I do not engage in politics, and the only lightly offensive thing I can think of that I might have done a couple of times is probably engage in some tomfoolery around Linux. Things like "system admins swear by Slackware" and "You're not a real Linux user if you don't know how to exit from Vim /s". Needless to say, such expressions were accepted with due mirth as one would expect. If the mod doesn't like this then he should say that.
So far as I know, there ain't squat you can do about abusive mods, but I'll say this for what little it's worth:
I've been following 𝕯𝖎𝖕𝖘𝖍𝖎𝖙 for months, one of about twenty Lemmy contributors I seriously appreciate. Always smart, sometimes funny, sometimes pissed off but in a good way. Said WTF out loud when I saw you'd been banned, and I'm glad you're back, 𝕯𝖎𝖕𝖘𝖍𝖎𝖙.
That’s unfortunate. I mean, let’s acknowledge that admins to an extent need to protect mods, and again that mods do labor for free. Lots of mods do the work they do because they want the communities they cherish to flourish.

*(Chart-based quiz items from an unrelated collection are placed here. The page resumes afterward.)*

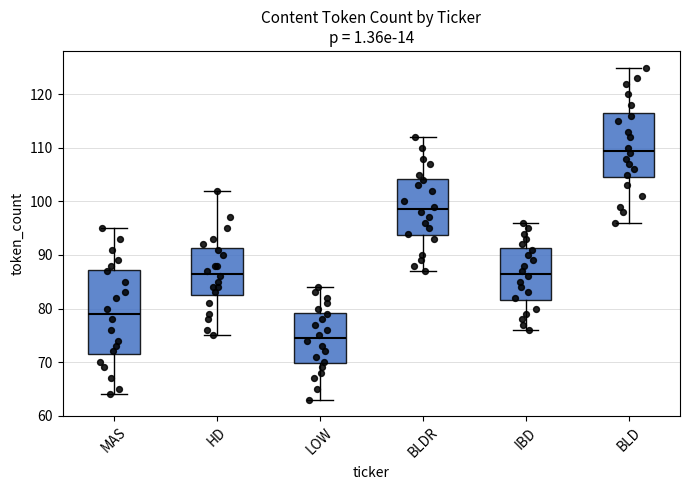

Reading left to right, read every box against the y-axis: the position of its median line, the range the box covers, and the ends of its whiskers. The values are not printed on the chart, so give them approximately, as read against the axis.

MAS: median 79, box 72 to 87, whiskers 64 to 95
HD: median 87, box 83 to 91, whiskers 75 to 102
LOW: median 75, box 70 to 79, whiskers 63 to 84
BLDR: median 99, box 94 to 104, whiskers 87 to 112
IBD: median 87, box 82 to 91, whiskers 76 to 96
BLD: median 110, box 105 to 117, whiskers 96 to 125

But let’s also acknowledge that there is such a thing as user churn and that will ultimately be the downfall of any site. With enough money you can burn through the churn indefinately. Volunteer sites will just disconnect and users will go to the for-profit sites like reddit, causing more users to be tracked, the internet to be more centralized, etc..
I think it’s also worth mentioning that mods can create their own burner accounts and use those to troll users. Mods are also humans and if they want to speak their minds they should be able to do so. But, speaking their minds from a position of power puts them in a different power dynamic from users, which reflects not only on them, but on the community and the instance as a whole.
And then users get to see literal scat porn on the front page from a username like “admins are assholes” because a mod wanted troll on main. (edit: this was an actual bit of content I reported not too long ago. maybe it was “mods are assholes” I’m not sure, but it was long that vien.)